Feature Extraction and Classification of Multi-temporal SAR Data Using 3D Wavelet Transform (3차원 웨이블렛 변환을 이용한 다중시기 SAR 영상의 특징 추출 및 분류)

  • Yoo, Hee Young;Park, No-Wook;Hong, Sukyoung;Lee, Kyungdo;Kim, Yihyun
    • Korean Journal of Remote Sensing
    • /
    • v.29 no.5
    • /
    • pp.569-579
    • /
    • 2013
  • In this study, land-cover classification was implemented using features extracted from multi-temporal SAR data through 3D wavelet transform and the applicability of the 3D wavelet transform as a feature extraction approach was evaluated. The feature extraction stage based on 3D wavelet transform was first carried out before the classification and the extracted features were used as input for land-cover classification. For a comparison purpose, original image data without the feature extraction stage and Principal Component Analysis (PCA) based features were also classified.
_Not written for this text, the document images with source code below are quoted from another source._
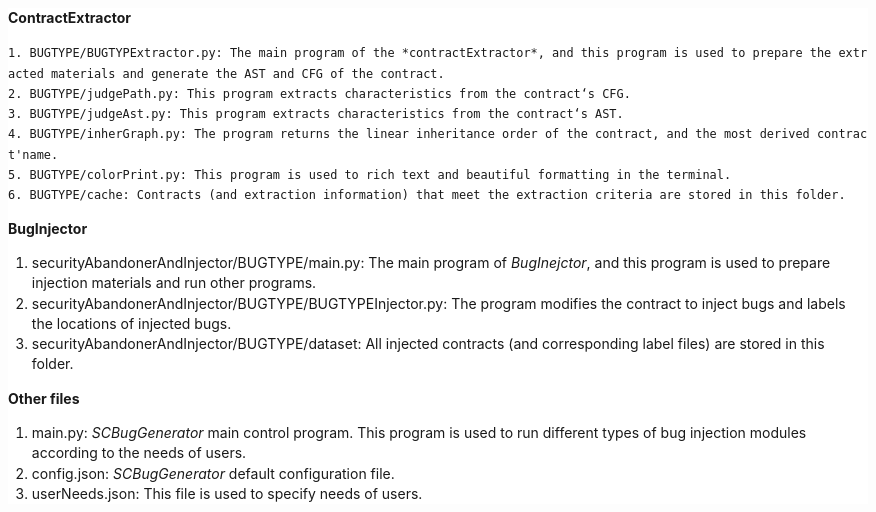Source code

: **ContractExtractor**

 	1. BUGTYPE/BUGTYPExtractor.py: The main program of the *contractExtractor*, and this program is used to prepare the extracted materials and generate the AST and CFG of the contract.
 	2. BUGTYPE/judgePath.py: This program extracts characteristics from the contract‘s CFG.
 	3. BUGTYPE/judgeAst.py: This program extracts characteristics from the contract‘s AST.
 	4. BUGTYPE/inherGraph.py: The program returns the linear inheritance order of the contract, and the most derived contract'name.
 	5. BUGTYPE/colorPrint.py: This program is used to rich text and beautiful formatting in the terminal.
 	6. BUGTYPE/cache: Contracts (and extraction information) that meet the extraction criteria are stored in this folder.

**BugInjector**

1. securityAbandonerAndInjector/BUGTYPE/main.py: The main program of *BugInejctor*, and this program is used to prepare injection materials and run other programs.
2. securityAbandonerAndInjector/BUGTYPE/BUGTYPEInjector.py: The program modifies the contract to inject bugs and labels the locations of injected bugs.
3. securityAbandonerAndInjector/BUGTYPE/dataset:  All injected contracts (and corresponding label files)  are stored in this folder.

**Other files**

1. main.py: *SCBugGenerator* main control program. This program is used to run different types of bug injection modules according to the needs of users.
2. config.json: *SCBugGenerator* default configuration file.
3. userNeeds.json: This file is used to specify needs of users.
Multi-temporal Radarsat-1 data acquired at Dangjin, Korea was used for this experiment and five land-cover classes including paddy fields, dry fields, forest, water, and built up areas were considered for classification. According to the discrimination capability analysis, the characteristics of dry field and forest were similar, so it was very difficult to distinguish these two classes. When using wavelet-based features, classification accuracy was generally improved except built-up class. Especially the improvement of accuracy for dry field and forest classes was achieved. This improvement may be attributed to the wavelet transform procedure decomposing multi-temporal data not only temporally but also spatially. This experiment result shows that 3D wavelet transform would be an effective tool for feature extraction from multi-temporal data although this procedure should be tested to other sensors or other areas through extensive experiments.